[Python-Dev] Status on PEP-431 Timezones

Lennart Regebro regebro at gmail.com
Mon Jul 27 16:37:47 CEST 2015


On Mon, Jul 27, 2015 at 3:59 PM, R. David Murray <rdmurray at bitdance.com> wrote:
> I'm not sure if the opinion of a relatively inexperienced timezone user
> (whose head hurts when thinking about these things) is relevant, but in
> case it is:
>
> My brief experience with pytz is that it gets this all "wrong".  (Wrong
> is in quotes because it isn't wrong, it just doesn't match my use
> cases).  If I add a timedelta to a pytz datetime that crosses the DST
> boundary, IIRC I get something that still claims it is in the previous
> "timezone" (which it therefore seemed to me was really a UTC offset),
> and I have to call 'normalize' to get it to be in the correct "timezone"
> (UTC offset).

Right.

> I don't remember what that does to the time, and I have
> no intuition about it (I just want it to do the naive arithmetic!)

But what is it that you expect?

That you add one hour to it, and the datetime moves forward one hour
in actual time? That's doable, but during certain circumstance this
may mean that you go from 1AM to 1AM, or from 1AM to 3AM.

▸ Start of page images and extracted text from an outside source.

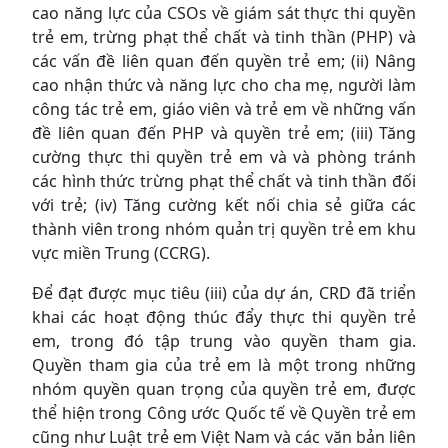
cao năng lực của CSOs về giám sát thực thi quyền
trẻ em, trừng phạt thể chất và tinh thần (PHP) và
các vấn đề liên quan đến quyền trẻ em; (ii) Nâng
cao nhận thức và năng lực cho cha mẹ, người làm
công tác trẻ em, giáo viên và trẻ em về những vấn
đề liên quan đến PHP và quyền trẻ em; (iii) Tăng
cường thực thi quyền trẻ em và và phòng tránh
các hình thức trừng phạt thể chất và tinh thần đối
với trẻ; (iv) Tăng cường kết nối chia sẻ giữa các
thành viên trong nhóm quản trị quyền trẻ em khu
vực miền Trung (CCRG).
Để đạt được mục tiêu (iii) của dự án, CRD đã triển
khai các hoạt động thúc đẩy thực thi quyền trẻ
em, trong đó tập trung vào quyền tham gia.
Quyền tham gia của trẻ em là một trong những
nhóm quyền quan trọng của quyền trẻ em, được
thể hiện trong Công ước Quốc tế về Quyền trẻ em
cũng như Luật trẻ em Việt Nam và các văn bản liên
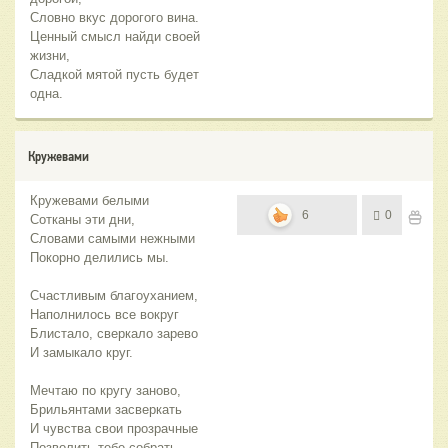
Словно вкус дорогого вина.
Ценный смысл найди своей
жизни,
Сладкой мятой пусть будет
одна.
Кружевами
Кружевами белыми
6
0
Сотканы эти дни,
Словами самыми нежными
Покорно делились мы.
Счастливым благоуханием,
Наполнилось все вокруг
Блистало, сверкало зарево
И замыкало круг.
Мечтаю по кругу заново,
Брильянтами засверкать
И чувства свои прозрачные
Позволить тебе собрать.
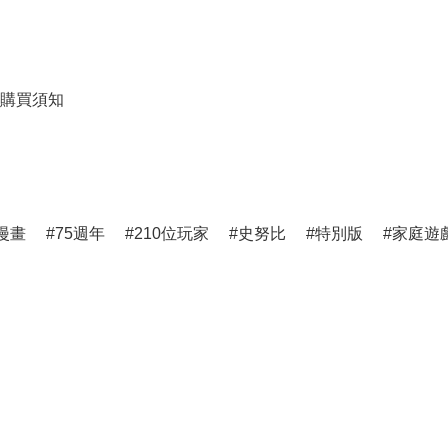
購買須知
漫畫
75週年
210位玩家
史努比
特別版
家庭遊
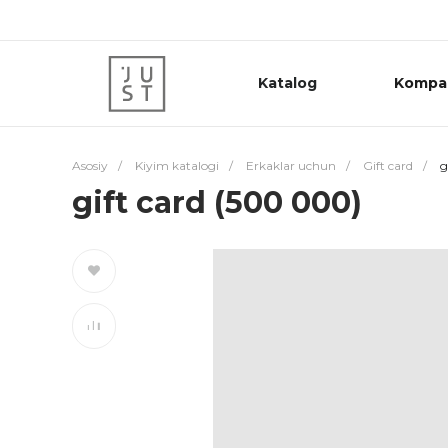
Katalog
Kompa
Asosiy
/
Kiyim katalogi
/
Erkaklar uchun
/
Gift card
/
g
gift card (500 000)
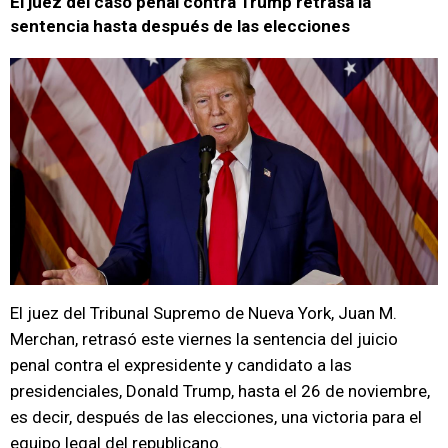
El juez del caso penal contra Trump retrasa la
sentencia hasta después de las elecciones
El juez del Tribunal Supremo de Nueva York, Juan M.
Merchan, retrasó este viernes la sentencia del juicio
penal contra el expresidente y candidato a las
presidenciales, Donald Trump, hasta el 26 de noviembre,
es decir, después de las elecciones, una victoria para el
equipo legal del republicano.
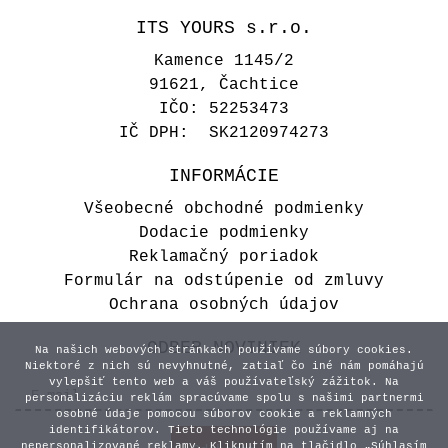
ITS YOURS s.r.o.
Kamence 1145/2
91621, Čachtice
IČO: 52253473
IČ DPH: SK2120974273
INFORMÁCIE
Všeobecné obchodné podmienky
Dodacie podmienky
Reklamačný poriadok
Formulár na odstúpenie od zmluvy
Ochrana osobných údajov
ODBER NOVINIEK
Na našich webových stránkach používame súbory cookies.
Niektoré z nich sú nevyhnutné, zatiaľ čo iné nám pomáhajú
vylepšiť tento web a váš používateľský zážitok. Na
personalizáciu reklám spracúvame spolu s našimi partnermi
osobné údaje pomocou súborov cookie a reklamných
identifikátorov. Tieto technológie používame aj na
nepersonalizované reklamy. Kliknutím na tlačidlo „Súhlasím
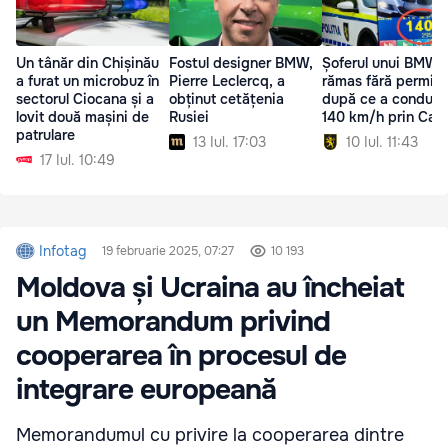
Un tânăr din Chișinău
Fostul designer BMW,
Șoferul unui BMW a
a furat un microbuz în
Pierre Leclercq, a
rămas fără permis
sectorul Ciocana și a
obținut cetățenia
după ce a condus 
lovit două mașini de
Rusiei
140 km/h prin Capi
patrulare
13 Iul. 17:03
10 Iul. 11:43
17 Iul. 10:49
Infotag
19 februarie 2025, 07:27
10 193
Moldova și Ucraina au încheiat
un Memorandum privind
cooperarea în procesul de
integrare europeană
Memorandumul cu privire la cooperarea dintre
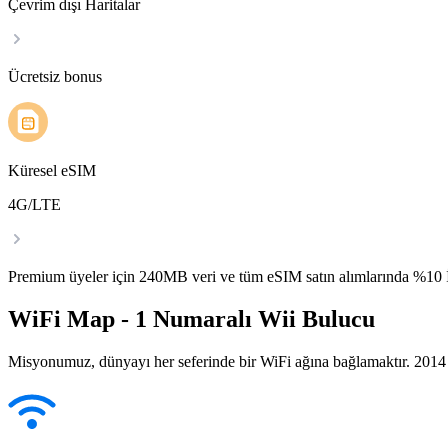
Çevrim dışı Haritalar
Ücretsiz bonus
Küresel eSIM
4G/LTE
Premium üyeler için 240MB veri ve tüm eSIM satın alımlarında %1
WiFi Map - 1 Numaralı Wii Bulucu
Misyonumuz, dünyayı her seferinde bir WiFi ağına bağlamaktır. 2014 yı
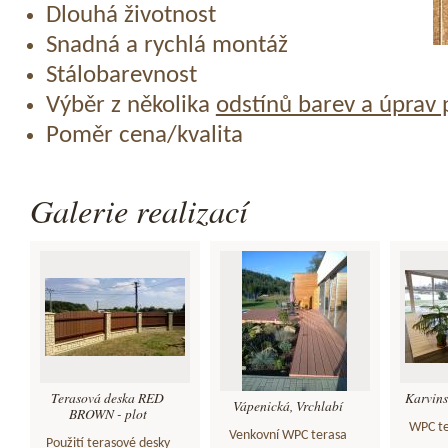
Dlouhá životnost
Snadná a rychlá montáž
Stálobarevnost
Výběr z několika
odstínů barev a úprav
Poměr cena/kvalita
Galerie realizací
Terasová deska RED
Karvins
Vápenická, Vrchlabí
BROWN - plot
WPC te
Venkovní WPC terasa
Použití terasové desky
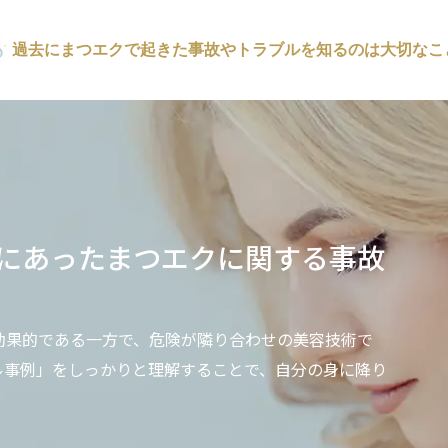
過去にまつエクで起きた事故やトラブルを知るのは大切なこ
にあったまつエクに関する事故
効果的である一方で、危険が隣り合わせの美容技術で
ル事例」をしっかりと理解することで、自分の身に降り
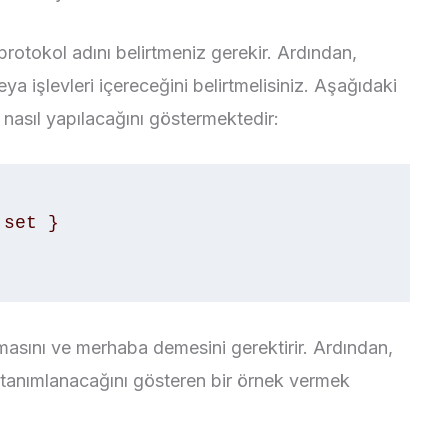
protokol adını belirtmeniz gerekir. Ardından,
eya işlevleri içereceğini belirtmelisiniz. Aşağıdaki
 nasıl yapılacağını göstermektedir:
tmasını ve merhaba demesini gerektirir. Ardından,
l tanımlanacağını gösteren bir örnek vermek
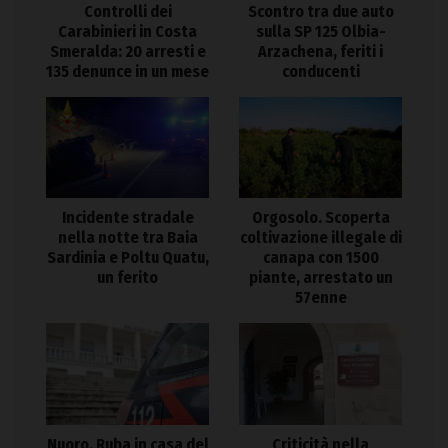
Controlli dei
Scontro tra due auto
Carabinieri in Costa
sulla SP 125 Olbia-
Smeralda: 20 arresti e
Arzachena, feriti i
135 denunce in un mese
conducenti
Incidente stradale
Orgosolo. Scoperta
nella notte tra Baia
coltivazione illegale di
Sardinia e Poltu Quatu,
canapa con 1500
un ferito
piante, arrestato un
57enne
Nuoro. Ruba in casa del
Criticità nella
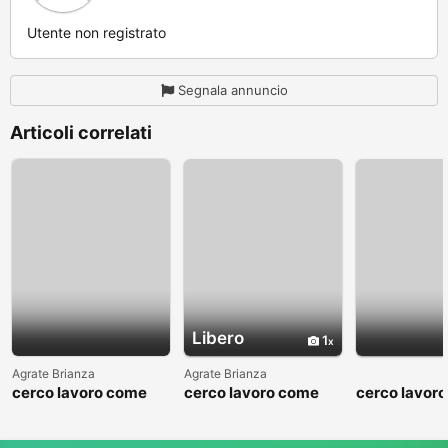
Utente non registrato
Segnala annuncio
Articoli correlati
Libero
1
Agrate Brianza
Agrate Brianza
cerco lavoro come
cerco lavoro come
cerco lavor
fattorino
commesso addetto
fattorino
reparti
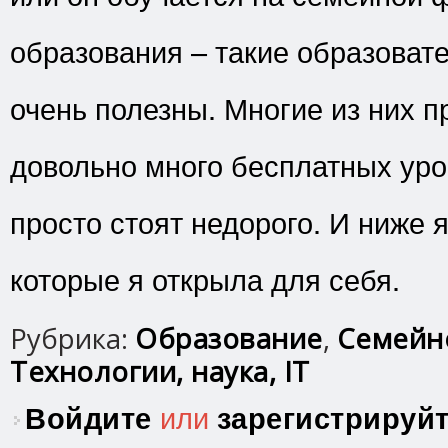
образования – такие образоват
очень полезны. Многие из них 
довольно много бесплатных уро
просто стоят недорого. И ниже я
которые я открыла для себя.
Рубрика:
Образование
,
Семейн
Технологии, наука, IT
Войдите
или
зарегистрируй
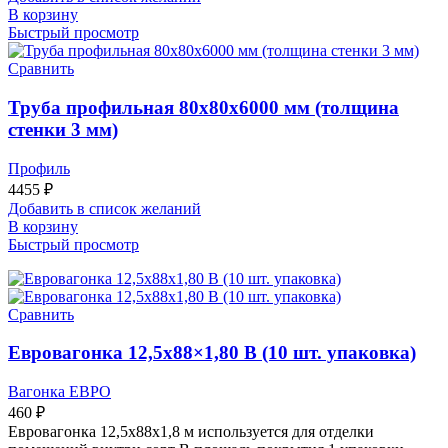
В корзину
Быстрый просмотр
Сравнить
Труба профильная 80х80х6000 мм (толщина
стенки 3 мм)
Профиль
4455
₽
Добавить в список желаний
В корзину
Быстрый просмотр
Сравнить
Евровагонка 12,5х88×1,80 В (10 шт. упаковка)
Вагонка ЕВРО
460
₽
Евровагонка 12,5х88х1,8 м используется для отделки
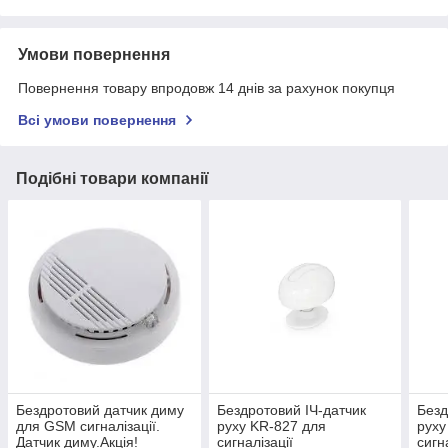
Умови повернення
Повернення товару впродовж 14 днів за рахунок покупця
Всі умови повернення
Подібні товари компанії
Бездротовий датчик диму
Бездротовий ІЧ-датчик
Безд
для GSM сигналізації.
руху KR-827 для
руху
Датчик диму.Акція!
сигналізації
сигн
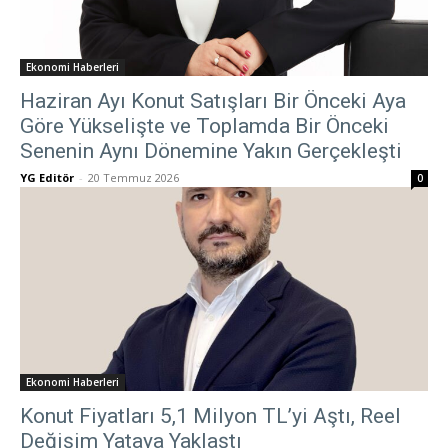
Ekonomi Haberleri
Haziran Ayı Konut Satışları Bir Önceki Aya
Göre Yükselişte ve Toplamda Bir Önceki
Senenin Aynı Dönemine Yakın Gerçekleşti
YG Editör
-
20 Temmuz 2026
0
Ekonomi Haberleri
Konut Fiyatları 5,1 Milyon TL’yi Aştı, Reel
Değişim Yataya Yaklaştı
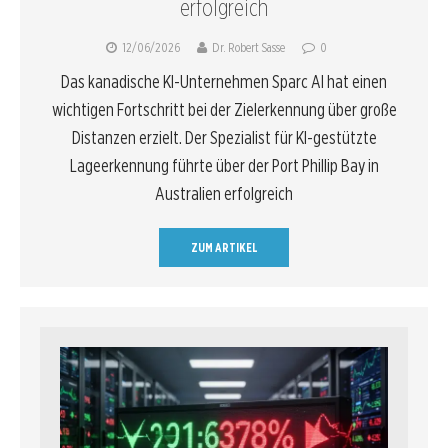
erfolgreich
12/06/2026
Dr. Robert Sasse
0
Das kanadische KI-Unternehmen Sparc AI hat einen
wichtigen Fortschritt bei der Zielerkennung über große
Distanzen erzielt. Der Spezialist für KI-gestützte
Lageerkennung führte über der Port Phillip Bay in
Australien erfolgreich
ZUM ARTIKEL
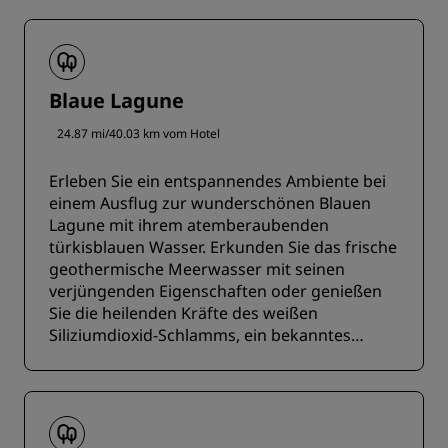
Blaue Lagune
24.87 mi/40.03 km vom Hotel
Erleben Sie ein entspannendes Ambiente bei
einem Ausflug zur wunderschönen Blauen
Lagune mit ihrem atemberaubenden
türkisblauen Wasser. Erkunden Sie das frische
geothermische Meerwasser mit seinen
verjüngenden Eigenschaften oder genießen
Sie die heilenden Kräfte des weißen
Siliziumdioxid-Schlamms, ein bekanntes
Markenzeichen dieser atemberaubenden
Außenlagune.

Or do you expect that adding one hour will increase the hour count
with one, ie that the "wall time" increases with one hour? This may
actually leave you with a datetime that does not exist, so that is not
something you can consistently do.

Dates and times are tricky, and especially with DST it is simply
possible to make an implementation that is intuitive in all cases to
those who don't know about the problems. What we should aim for is an
implementation that is easy to understand and hard to make errors
with.

> This makes no sense to me, since I thought a tzinfo object was supposed
> to represent the timezone including the DST transitions.  I presume this
> comes from the fact that datetime does naive arithmetic and pytz is
> trying to paste non-naive arithmetic on top?

Exactly.

> So, would it be possible to take the timezone database support from
> pytz, and continue to implement naive-single-zone arithmetic the way Tim
> proposes, and have it automatically produce the correct UTC offset and
> UTC-offset-label afterward, without a normalize call?

That depends on your definition of "correct".